El lugar tiene ese ambiente auténtico donde todo se siente casero: tortillas calientes, salsa recién hecha y un café que acompaña sin prisa. Desayunar aquí no fue solo comer, fue prepararme para lo que venía: un día lleno de naturaleza y experiencias que conectan con lo esencial.
Tip viajero: llega temprano; estos lugares tradicionales suelen llenarse rápido, especialmente los fines de semana.
Tequepexpan: calles tranquilas entre historia y montaña
Con el estómago feliz, tomé rumbo hacia Tequepexpan, una comunidad enclavada entre montañas que pertenece al municipio de Santa María del Oro. Este pequeño poblado, ubicado a más de 1,400 metros de altura, conserva una esencia rural que se siente desde que recorres sus calles tranquilas.
Caminar por aquí es desconectarse del ruido. Casas sencillas, gente amable y una calma que te invita a ir despacio. Cada esquina parece contar una historia, y justo esa sencillez es lo que hace especial al lugar.
Tip viajero: lleva cámara lista; la luz suave de la sierra crea tonos cálidos ideales para fotografía.
Cabañas Luminaya: naturaleza en lo alto de la sierra
La siguiente parada fue uno de esos lugares que te hacen sentir lejos de todo: Cabañas Luminaya.
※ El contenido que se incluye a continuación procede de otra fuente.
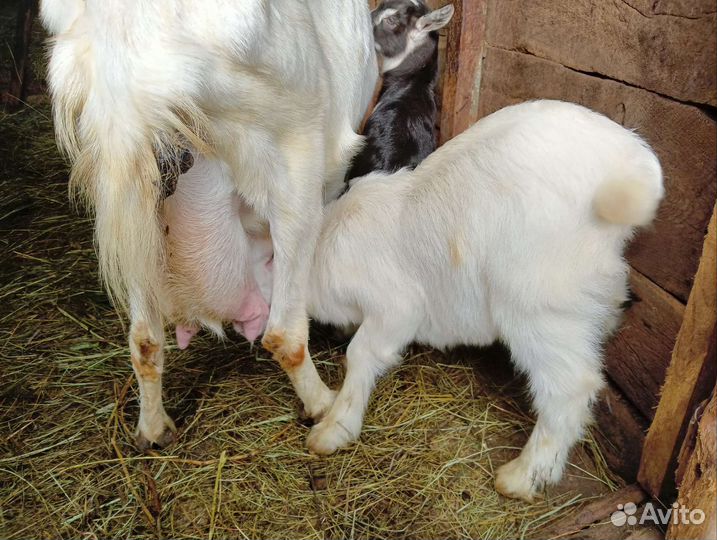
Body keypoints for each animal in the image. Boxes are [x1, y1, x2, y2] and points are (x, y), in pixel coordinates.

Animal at [41, 0, 378, 449]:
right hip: (295, 163)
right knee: (283, 333)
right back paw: (323, 405)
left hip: (127, 204)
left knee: (143, 340)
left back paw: (153, 429)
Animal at [305, 100, 664, 501]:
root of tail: (629, 163)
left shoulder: (397, 307)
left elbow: (361, 355)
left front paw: (334, 428)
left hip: (537, 306)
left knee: (570, 386)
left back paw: (523, 477)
Ubicadas en la cima de la montaña, a unos 1700 metros de altura, el entorno está rodeado de pinos y vistas abiertas hacia el valle.
Desde que llegué sentí que el tiempo bajaba la velocidad. Las cabañas son acogedoras, con detalles rústicos que combinan perfecto con el paisaje.
Tip viajero: aquí las mañanas suelen ser frescas incluso en temporada cálida; lleva una chamarra ligera.